Cour de justice de l’Union européenne, le 26 mars 2009, n°C-21/08

Par un arrêt récent, la Cour de justice de l’Union européenne a été amenée à se prononcer sur les modalités d’appréciation du risque de confusion entre deux marques en application du règlement n° 40/94. En l’espèce, une société avait sollicité l’enregistrement d’une marque semi-figurative auprès de l’Office de l’harmonisation dans le marché intérieur (OHMI). La titulaire d’une marque antérieure, enregistrée pour des produits identiques ou similaires, a formé opposition à cet enregistrement. L’OHMI, par sa quatrième chambre de recours, a fait droit à cette opposition, estimant qu’il existait un risque de confusion pour le public concerné. La société demanderesse a alors formé un recours devant le Tribunal de l’Union européenne afin d’obtenir l’annulation de cette décision. Le Tribunal a cependant rejeté le recours, confirmant l’analyse de l’OHMI. C’est dans ce contexte que la société a formé un pourvoi devant la Cour de justice, articulant son argumentation autour de plusieurs moyens, notamment la dénaturation des faits par le Tribunal, une erreur de droit dans l’application de l’article 8, paragraphe 1, sous b), du règlement, et une contradiction de motivation. La question de droit posée à la Cour était de savoir si l’appréciation globale du risque de confusion, qui repose sur une interdépendance des facteurs de similitude, autorise à conclure à un tel risque malgré des différences visuelles notables entre les signes, dès lors que d’autres similitudes, notamment conceptuelles et phonétiques, ainsi que l’identité des produits, sont établies. La Cour de justice a rejeté le pourvoi dans son intégralité, jugeant que le Tribunal n’avait commis aucune erreur de droit en confirmant l’existence d’un risque de confusion et en appliquant la méthode de l’appréciation globale.

La décision de la Cour de justice s’articule autour de deux axes principaux. D’une part, elle rappelle fermement les limites de sa propre compétence lorsqu’elle est saisie d’un pourvoi, réaffirmant la distinction fondamentale entre l’appréciation des faits et le contrôle du droit (I). D’autre part, elle valide la méthodologie suivie par le Tribunal dans l’appréciation substantielle du risque de confusion, confirmant la pertinence du principe de l’appréciation globale et de l’interdépendance des facteurs (II).

LISTE DES LIGNES:
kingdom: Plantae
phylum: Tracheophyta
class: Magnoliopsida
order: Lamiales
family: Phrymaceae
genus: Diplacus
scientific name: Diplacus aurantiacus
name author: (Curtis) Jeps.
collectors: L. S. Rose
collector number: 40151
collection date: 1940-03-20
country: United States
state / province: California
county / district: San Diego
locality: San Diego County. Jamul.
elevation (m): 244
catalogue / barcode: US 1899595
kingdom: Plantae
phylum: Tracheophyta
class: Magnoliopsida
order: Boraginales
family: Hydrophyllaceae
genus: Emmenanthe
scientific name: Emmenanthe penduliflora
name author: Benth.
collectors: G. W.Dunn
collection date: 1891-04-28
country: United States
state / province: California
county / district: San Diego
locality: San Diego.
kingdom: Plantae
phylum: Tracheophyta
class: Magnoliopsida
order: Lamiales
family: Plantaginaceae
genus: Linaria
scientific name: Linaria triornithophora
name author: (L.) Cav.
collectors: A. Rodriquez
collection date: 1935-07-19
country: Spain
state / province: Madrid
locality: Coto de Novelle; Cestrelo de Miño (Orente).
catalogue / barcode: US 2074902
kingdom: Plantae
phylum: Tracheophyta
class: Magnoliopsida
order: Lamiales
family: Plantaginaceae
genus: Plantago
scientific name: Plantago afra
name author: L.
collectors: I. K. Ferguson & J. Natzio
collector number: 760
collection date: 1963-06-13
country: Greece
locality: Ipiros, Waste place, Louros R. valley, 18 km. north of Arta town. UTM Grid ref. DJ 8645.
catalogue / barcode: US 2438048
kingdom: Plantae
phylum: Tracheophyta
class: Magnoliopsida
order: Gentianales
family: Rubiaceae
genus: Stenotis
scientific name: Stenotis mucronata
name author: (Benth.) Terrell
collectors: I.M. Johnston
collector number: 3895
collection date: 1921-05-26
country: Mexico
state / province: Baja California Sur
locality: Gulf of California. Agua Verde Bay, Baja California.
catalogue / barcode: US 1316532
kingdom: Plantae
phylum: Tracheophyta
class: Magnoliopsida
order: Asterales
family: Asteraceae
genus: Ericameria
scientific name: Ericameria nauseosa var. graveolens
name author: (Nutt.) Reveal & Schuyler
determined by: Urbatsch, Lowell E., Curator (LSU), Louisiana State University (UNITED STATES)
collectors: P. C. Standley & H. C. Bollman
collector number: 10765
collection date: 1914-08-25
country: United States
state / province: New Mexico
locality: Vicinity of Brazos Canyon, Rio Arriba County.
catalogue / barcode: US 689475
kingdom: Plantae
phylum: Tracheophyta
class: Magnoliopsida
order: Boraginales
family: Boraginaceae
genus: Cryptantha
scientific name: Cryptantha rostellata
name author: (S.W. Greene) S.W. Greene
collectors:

CONSIGNES DE L'EXERCICE:
• 1. Transcrivez le passage du texte de la page qui commence par « La décision de » et se poursuit jusqu'à « des facteurs (II). ».
• 2. Parmi les lignes d'herbier, exprimez sous forme de liste JSON de chaînes, à raison d'une chaîne par ligne et sans les lignes vides, celles qui vont de la ligne contenant « scientific name: Diplacus aurantiacus » jusqu'à la ligne contenant « name author: (Nutt.) Reveal & Schuyler », ces deux lignes incluses.
Ces lignes n'ont aucun lien avec le texte de la page.

CORRIGÉ DES EXERCICES:
• 1.
La décision de la Cour de justice s’articule autour de deux axes principaux. D’une part, elle rappelle fermement les limites de sa propre compétence lorsqu’elle est saisie d’un pourvoi, réaffirmant la distinction fondamentale entre l’appréciation des faits et le contrôle du droit (I). D’autre part, elle valide la méthodologie suivie par le Tribunal dans l’appréciation substantielle du risque de confusion, confirmant la pertinence du principe de l’appréciation globale et de l’interdépendance des facteurs (II).

• 2.
[
  "scientific name: Diplacus aurantiacus",
  "name author: (Curtis) Jeps.",
  "collectors: L. S. Rose",
  "collector number: 40151",
  "collection date: 1940-03-20",
  "country: United States",
  "state / province: California",
  "county / district: San Diego",
  "locality: San Diego County. Jamul.",
  "elevation (m): 244",
  "catalogue / barcode: US 1899595",
  "kingdom: Plantae",
  "phylum: Tracheophyta",
  "class: Magnoliopsida",
  "order: Boraginales",
  "family: Hydrophyllaceae",
  "genus: Emmenanthe",
  "scientific name: Emmenanthe penduliflora",
  "name author: Benth.",
  "collectors: G. W.Dunn",
  "collection date: 1891-04-28",
  "country: United States",
  "state / province: California",
  "county / district: San Diego",
  "locality: San Diego.",
  "kingdom: Plantae",
  "phylum: Tracheophyta",
  "class: Magnoliopsida",
  "order: Lamiales",
  "family: Plantaginaceae",
  "genus: Linaria",
  "scientific name: Linaria triornithophora",
  "name author: (L.) Cav.",
  "collectors: A. Rodriquez",
  "collection date: 1935-07-19",
  "country: Spain",
  "state / province: Madrid",
  "locality: Coto de Novelle; Cestrelo de Miño (Orente).",
  "catalogue / barcode: US 2074902",
  "kingdom: Plantae",
  "phylum: Tracheophyta",
  "class: Magnoliopsida",
  "order: Lamiales",
  "family: Plantaginaceae",
  "genus: Plantago",
  "scientific name: Plantago afra",
  "name author: L.",
  "collectors: I. K. Ferguson & J. Natzio",
  "collector number: 760",
  "collection date: 1963-06-13",
  "country: Greece",
  "locality: Ipiros, Waste place, Louros R. valley, 18 km. north of Arta town. UTM Grid ref. DJ 8645.",
  "catalogue / barcode: US 2438048",
  "kingdom: Plantae",
  "phylum: Tracheophyta",
  "class: Magnoliopsida",
  "order: Gentianales",
  "family: Rubiaceae",
  "genus: Stenotis",
  "scientific name: Stenotis mucronata",
  "name author: (Benth.) Terrell",
  "collectors: I.M. Johnston",
  "collector number: 3895",
  "collection date: 1921-05-26",
  "country: Mexico",
  "state / province: Baja California Sur",
  "locality: Gulf of California. Agua Verde Bay, Baja California.",
  "catalogue / barcode: US 1316532",
  "kingdom: Plantae",
  "phylum: Tracheophyta",
  "class: Magnoliopsida",
  "order: Asterales",
  "family: Asteraceae",
  "genus: Ericameria",
  "scientific name: Ericameria nauseosa var. graveolens",
  "name author: (Nutt.) Reveal & Schuyler"
]